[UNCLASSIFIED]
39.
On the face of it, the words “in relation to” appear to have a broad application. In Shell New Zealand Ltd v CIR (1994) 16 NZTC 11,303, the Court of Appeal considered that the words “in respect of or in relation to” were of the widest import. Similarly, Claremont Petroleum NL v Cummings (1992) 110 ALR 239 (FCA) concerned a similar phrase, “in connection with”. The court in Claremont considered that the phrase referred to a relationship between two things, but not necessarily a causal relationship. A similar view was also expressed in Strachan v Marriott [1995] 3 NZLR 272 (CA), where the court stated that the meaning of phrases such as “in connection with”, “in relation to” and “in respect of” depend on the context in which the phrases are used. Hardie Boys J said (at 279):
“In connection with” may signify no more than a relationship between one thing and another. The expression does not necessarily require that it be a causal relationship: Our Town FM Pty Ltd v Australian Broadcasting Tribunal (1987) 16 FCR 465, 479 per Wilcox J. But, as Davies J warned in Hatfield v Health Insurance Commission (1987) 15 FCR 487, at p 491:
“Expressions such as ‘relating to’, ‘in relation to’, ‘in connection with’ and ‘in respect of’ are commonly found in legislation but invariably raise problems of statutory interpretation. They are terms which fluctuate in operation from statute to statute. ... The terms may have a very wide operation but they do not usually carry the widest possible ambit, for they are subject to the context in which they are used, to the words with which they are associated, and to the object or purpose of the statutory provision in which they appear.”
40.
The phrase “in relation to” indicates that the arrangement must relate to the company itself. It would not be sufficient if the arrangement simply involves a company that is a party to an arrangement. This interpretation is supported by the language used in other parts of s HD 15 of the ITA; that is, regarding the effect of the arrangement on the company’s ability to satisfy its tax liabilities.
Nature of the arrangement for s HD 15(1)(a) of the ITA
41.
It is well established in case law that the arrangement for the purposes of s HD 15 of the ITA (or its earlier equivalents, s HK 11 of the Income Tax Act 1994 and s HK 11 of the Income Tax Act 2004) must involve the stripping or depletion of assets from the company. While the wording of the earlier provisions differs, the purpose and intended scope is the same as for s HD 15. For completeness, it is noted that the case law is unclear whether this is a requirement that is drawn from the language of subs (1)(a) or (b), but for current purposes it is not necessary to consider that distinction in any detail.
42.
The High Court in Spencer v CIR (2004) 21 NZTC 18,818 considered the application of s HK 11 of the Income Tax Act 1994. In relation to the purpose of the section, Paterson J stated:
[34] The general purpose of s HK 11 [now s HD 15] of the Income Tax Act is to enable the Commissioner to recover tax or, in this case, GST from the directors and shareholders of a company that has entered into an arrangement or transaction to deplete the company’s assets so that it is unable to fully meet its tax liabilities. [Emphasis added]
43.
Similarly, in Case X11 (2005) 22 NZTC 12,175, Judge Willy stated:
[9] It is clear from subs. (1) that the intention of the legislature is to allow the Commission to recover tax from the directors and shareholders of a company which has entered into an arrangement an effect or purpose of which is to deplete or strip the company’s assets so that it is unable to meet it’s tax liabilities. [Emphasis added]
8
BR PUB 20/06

## ASSIGNMENT
To complete this exercise, set down every line above exactly once more.

## ANSWER BELOW
[UNCLASSIFIED]
39.
On the face of it, the words “in relation to” appear to have a broad application. In Shell New Zealand Ltd v CIR (1994) 16 NZTC 11,303, the Court of Appeal considered that the words “in respect of or in relation to” were of the widest import. Similarly, Claremont Petroleum NL v Cummings (1992) 110 ALR 239 (FCA) concerned a similar phrase, “in connection with”. The court in Claremont considered that the phrase referred to a relationship between two things, but not necessarily a causal relationship. A similar view was also expressed in Strachan v Marriott [1995] 3 NZLR 272 (CA), where the court stated that the meaning of phrases such as “in connection with”, “in relation to” and “in respect of” depend on the context in which the phrases are used. Hardie Boys J said (at 279):
“In connection with” may signify no more than a relationship between one thing and another. The expression does not necessarily require that it be a causal relationship: Our Town FM Pty Ltd v Australian Broadcasting Tribunal (1987) 16 FCR 465, 479 per Wilcox J. But, as Davies J warned in Hatfield v Health Insurance Commission (1987) 15 FCR 487, at p 491:
“Expressions such as ‘relating to’, ‘in relation to’, ‘in connection with’ and ‘in respect of’ are commonly found in legislation but invariably raise problems of statutory interpretation. They are terms which fluctuate in operation from statute to statute. ... The terms may have a very wide operation but they do not usually carry the widest possible ambit, for they are subject to the context in which they are used, to the words with which they are associated, and to the object or purpose of the statutory provision in which they appear.”
40.
The phrase “in relation to” indicates that the arrangement must relate to the company itself. It would not be sufficient if the arrangement simply involves a company that is a party to an arrangement. This interpretation is supported by the language used in other parts of s HD 15 of the ITA; that is, regarding the effect of the arrangement on the company’s ability to satisfy its tax liabilities.
Nature of the arrangement for s HD 15(1)(a) of the ITA
41.
It is well established in case law that the arrangement for the purposes of s HD 15 of the ITA (or its earlier equivalents, s HK 11 of the Income Tax Act 1994 and s HK 11 of the Income Tax Act 2004) must involve the stripping or depletion of assets from the company. While the wording of the earlier provisions differs, the purpose and intended scope is the same as for s HD 15. For completeness, it is noted that the case law is unclear whether this is a requirement that is drawn from the language of subs (1)(a) or (b), but for current purposes it is not necessary to consider that distinction in any detail.
42.
The High Court in Spencer v CIR (2004) 21 NZTC 18,818 considered the application of s HK 11 of the Income Tax Act 1994. In relation to the purpose of the section, Paterson J stated:
[34] The general purpose of s HK 11 [now s HD 15] of the Income Tax Act is to enable the Commissioner to recover tax or, in this case, GST from the directors and shareholders of a company that has entered into an arrangement or transaction to deplete the company’s assets so that it is unable to fully meet its tax liabilities. [Emphasis added]
43.
Similarly, in Case X11 (2005) 22 NZTC 12,175, Judge Willy stated:
[9] It is clear from subs. (1) that the intention of the legislature is to allow the Commission to recover tax from the directors and shareholders of a company which has entered into an arrangement an effect or purpose of which is to deplete or strip the company’s assets so that it is unable to meet it’s tax liabilities. [Emphasis added]
8
BR PUB 20/06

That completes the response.